There’s a scene in the movie where a Colonel questions a marine about why he has a peace symbol button on his body armor, and yet has “Born To Kill” written on his helmet. The marine replies, “I think I was trying to suggest something about the duality of man, sir… The Jungian thing.” To me, this line basically sums up Kubrick’s intent with making Full Metal Jacket. Every person has two sides. Every hero is capable of villainy, and every villain is capable of heroism.

Fitting in with this idea of duality, the movie is divided into two parts. The first part is set on Parris Island, where a group of recruits train to be marines. The second part occurs in Vietnam, around the time of the Tet Offensive.

Both halves of the film rely heavily on black comedy. The first half is dominated by the presence of Gunnery Sergeant Hartmann, played oh so memorably by R. Lee Ermey. Playing a drill instructor came naturally for him, since that’s exactly what he was in real life.

There have been all kinds of stories written about Ermey’s performance in Full Metal Jacket. Among them was that many of his lines were ad-libbed, which was virtually unheard of for any movie directed by Stanley Kubrick. Kubrick gained notoriety with some actors because of his perfectionism. It was not unusual for him to have his actors perform dozens of takes. Steadicam operator Garrett Brown recalls that one of the scenes in The Shining took 148 attempts. By contrast, most of Ermey’s scenes in Full Metal Jacket were accomplished in just two or three takes.

The first half of Full Metal Jacket works extremely well because of the Hartmann character. For all his outrageously abusive verbal bravado, he seems to be harmless enough at first. But he’s capable of overstepping those bounds and becoming a genuinely terrifying individual. Specifically, his unrelenting torment of hapless Private Leonard Laurence (whom he derisively nicknames Gomer Pyle) escalates rather quickly.

Pyle, played by a virtually unrecognizable Vincent D’Onofrio (who gained 70 pounds for the role), is a source of much amusement early on. His fellow recruits seem unconcerned about his poor performance until they are issued a fateful ultimatum from their drill instructor. “From now on, whenever Private Pyle fucks up, I will not punish him,” says Hartmann. “I will punish all of you!” This poses a particular issue for Pyle’s squad leader, known to us only by his nickname, Private Joker.

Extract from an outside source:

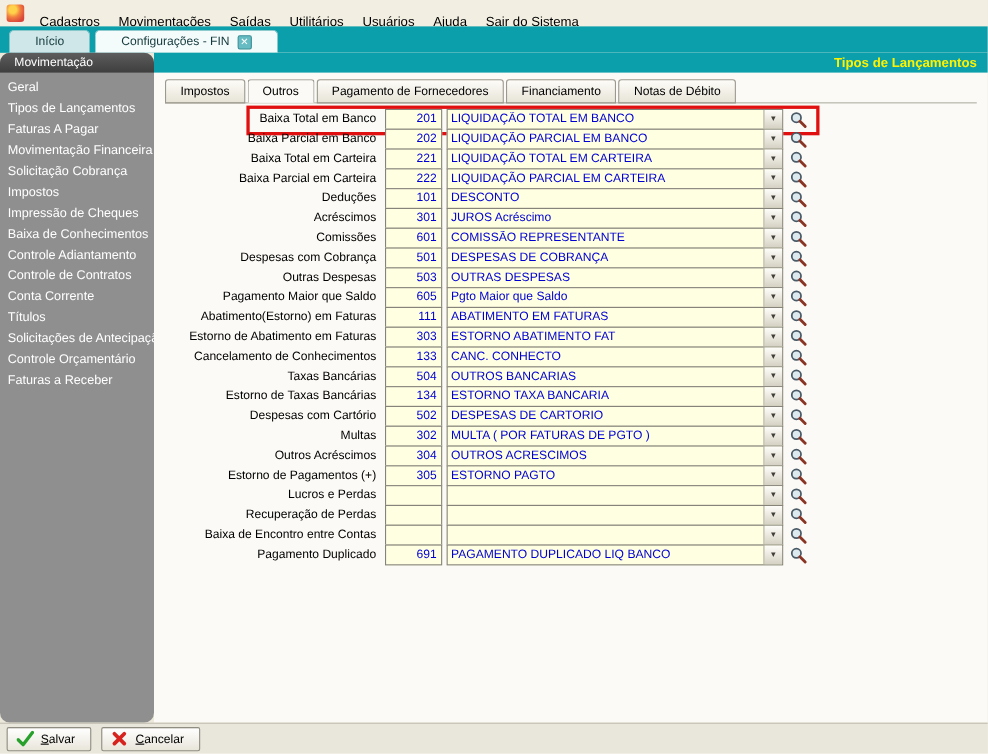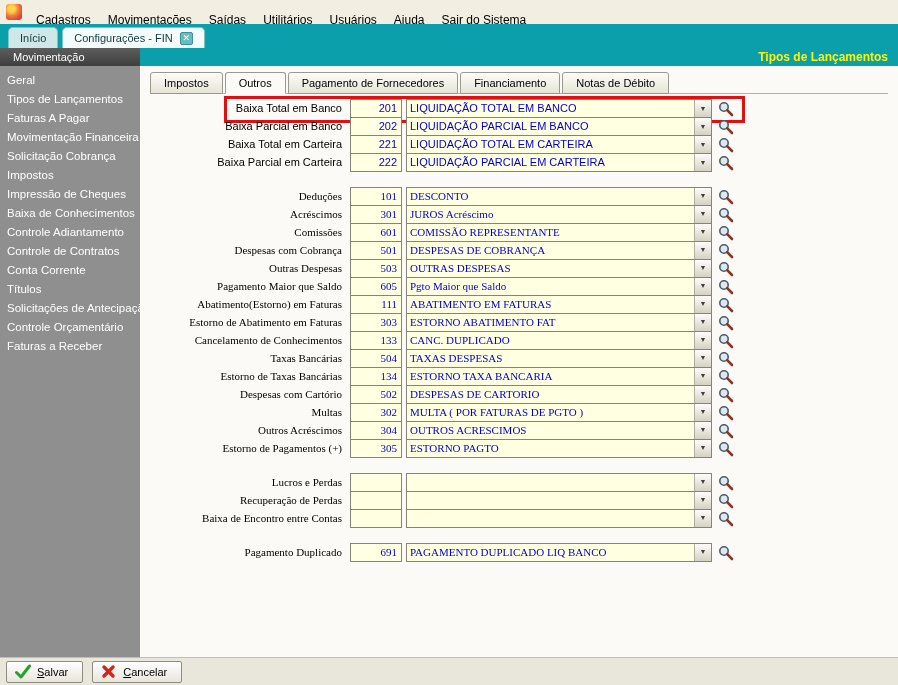"Início" .wtab { padding: 0 11px -> 0 23px }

Like Pyle, Joker doesn’t seem to be cut out for being a soldier. The difference is that Joker knows how to fake it. Unlike Pyle, Joker is in good physical shape, which allows him to escape most of Hartmann’s criticism. Joker is also extremely intelligent. He’s played by Matthew Modine as someone who knows all the right answers, even though he may not believe in them. Joker is the closest thing that Pyle has to a friend, but their relationship causes great internal turmoil for Joker. He’s used to shielding himself from reality by making jokes, but there’s nowhere for him to hide on Parris Island.

The second half of Full Metal Jacket is too often criticized for being weak. This is patently untrue. Having finally completed basic training, the marines are freed from the influence of Hartmann and dispatched to various units in Vietnam. The absence of Hartmann does hurt the second half, but the other actors pick of the slack very well. Parts of the story start to feel a bit cliché and predictable, but the dialogue remains excellent.

We follow Joker, who has now become a reporter for Stars And Stripes. He continues to see the horrors of war, and the humour continues to get blacker and blacker. Kubrick employed black comedy in many of his films, and it works perfectly here. The key to its effectiveness is the realization that although you shouldn’t be laughing, you find it impossible to resist. Consider the response given by a door gunner when asked by Joker “How can you shoot women and children?” We laugh at the gunner’s answer, but simulataneously we feel callous for doing so.

For his part, Joker is his usual self. When being interviewed by a documentary film crew about his time in Vietnam, he explains “I wanted to see exotic Vietnam, the jewel of southeast Asia. I wanted to meet interesting and stimulating people of ancient culture, and kill them. I wanted to be the first kid on my block to get a confirmed kill!” But of course, jokes can only carry a person so far in the middle of a war, as we soon find out.